• TASK TO CARRY OUT: Go line by line through the entries below and copy those containing the string "that".

*** RECORDS SHOWN Section Begins ***

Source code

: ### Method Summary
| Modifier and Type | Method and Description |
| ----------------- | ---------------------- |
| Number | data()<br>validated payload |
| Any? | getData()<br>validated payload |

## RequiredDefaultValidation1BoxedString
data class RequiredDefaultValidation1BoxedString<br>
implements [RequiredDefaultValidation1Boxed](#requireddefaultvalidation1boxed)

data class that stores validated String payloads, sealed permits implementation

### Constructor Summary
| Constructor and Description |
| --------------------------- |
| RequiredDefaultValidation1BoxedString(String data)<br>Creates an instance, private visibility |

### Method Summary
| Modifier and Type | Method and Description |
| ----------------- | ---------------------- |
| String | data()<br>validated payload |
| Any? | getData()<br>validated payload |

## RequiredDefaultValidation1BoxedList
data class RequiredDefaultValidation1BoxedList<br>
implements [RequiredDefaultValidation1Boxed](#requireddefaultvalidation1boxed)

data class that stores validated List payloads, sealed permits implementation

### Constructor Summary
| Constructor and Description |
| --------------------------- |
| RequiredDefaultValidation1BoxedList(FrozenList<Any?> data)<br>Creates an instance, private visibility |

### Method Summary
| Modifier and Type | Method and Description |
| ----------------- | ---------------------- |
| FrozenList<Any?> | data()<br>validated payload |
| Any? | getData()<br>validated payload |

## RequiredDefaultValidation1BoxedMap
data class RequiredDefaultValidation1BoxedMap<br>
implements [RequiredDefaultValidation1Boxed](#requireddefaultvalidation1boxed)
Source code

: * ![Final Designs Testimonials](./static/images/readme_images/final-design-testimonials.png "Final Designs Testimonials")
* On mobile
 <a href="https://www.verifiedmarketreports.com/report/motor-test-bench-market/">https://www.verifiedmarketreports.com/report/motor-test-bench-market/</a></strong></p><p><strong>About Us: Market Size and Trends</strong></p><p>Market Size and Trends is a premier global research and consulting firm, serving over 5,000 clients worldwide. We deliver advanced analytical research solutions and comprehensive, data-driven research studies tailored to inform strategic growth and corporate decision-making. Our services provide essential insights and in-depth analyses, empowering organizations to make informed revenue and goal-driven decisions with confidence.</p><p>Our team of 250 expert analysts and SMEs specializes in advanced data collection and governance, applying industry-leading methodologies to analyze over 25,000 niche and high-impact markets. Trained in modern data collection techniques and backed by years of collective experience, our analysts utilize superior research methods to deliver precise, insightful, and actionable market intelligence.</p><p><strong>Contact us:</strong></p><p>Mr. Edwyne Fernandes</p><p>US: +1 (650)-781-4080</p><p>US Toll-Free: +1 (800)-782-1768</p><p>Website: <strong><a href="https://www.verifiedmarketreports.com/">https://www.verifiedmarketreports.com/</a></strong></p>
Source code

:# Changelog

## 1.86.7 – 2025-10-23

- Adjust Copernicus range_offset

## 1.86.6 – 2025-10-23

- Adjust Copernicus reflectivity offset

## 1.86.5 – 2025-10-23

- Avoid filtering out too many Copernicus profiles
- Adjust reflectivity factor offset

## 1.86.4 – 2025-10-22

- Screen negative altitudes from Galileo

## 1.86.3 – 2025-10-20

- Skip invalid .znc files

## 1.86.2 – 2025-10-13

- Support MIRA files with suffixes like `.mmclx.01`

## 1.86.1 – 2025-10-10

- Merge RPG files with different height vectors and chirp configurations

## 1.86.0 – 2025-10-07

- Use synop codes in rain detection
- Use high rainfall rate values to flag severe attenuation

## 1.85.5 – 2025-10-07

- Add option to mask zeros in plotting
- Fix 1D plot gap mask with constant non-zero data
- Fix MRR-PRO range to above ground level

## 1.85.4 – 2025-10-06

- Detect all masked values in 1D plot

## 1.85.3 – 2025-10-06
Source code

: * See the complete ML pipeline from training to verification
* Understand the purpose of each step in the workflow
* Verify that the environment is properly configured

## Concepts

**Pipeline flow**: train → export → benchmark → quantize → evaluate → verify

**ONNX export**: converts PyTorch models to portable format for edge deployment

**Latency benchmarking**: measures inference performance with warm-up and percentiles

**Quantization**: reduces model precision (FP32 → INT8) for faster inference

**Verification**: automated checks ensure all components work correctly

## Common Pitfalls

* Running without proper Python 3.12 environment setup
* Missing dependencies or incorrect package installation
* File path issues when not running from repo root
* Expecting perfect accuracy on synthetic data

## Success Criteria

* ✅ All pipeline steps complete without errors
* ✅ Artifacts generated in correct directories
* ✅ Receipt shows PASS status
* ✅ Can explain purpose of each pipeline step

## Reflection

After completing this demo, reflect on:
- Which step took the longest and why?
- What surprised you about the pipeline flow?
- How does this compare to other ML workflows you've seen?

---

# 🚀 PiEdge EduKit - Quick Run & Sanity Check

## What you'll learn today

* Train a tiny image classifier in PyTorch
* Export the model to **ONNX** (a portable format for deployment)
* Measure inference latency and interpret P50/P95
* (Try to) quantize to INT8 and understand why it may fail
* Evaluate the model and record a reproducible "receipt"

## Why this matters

*** RECORDS SHOWN Section Ends ***

• ANSWER TO THIS EXERCISE:
data class that stores validated String payloads, sealed permits implementation
data class that stores validated List payloads, sealed permits implementation
* Verify that the environment is properly configured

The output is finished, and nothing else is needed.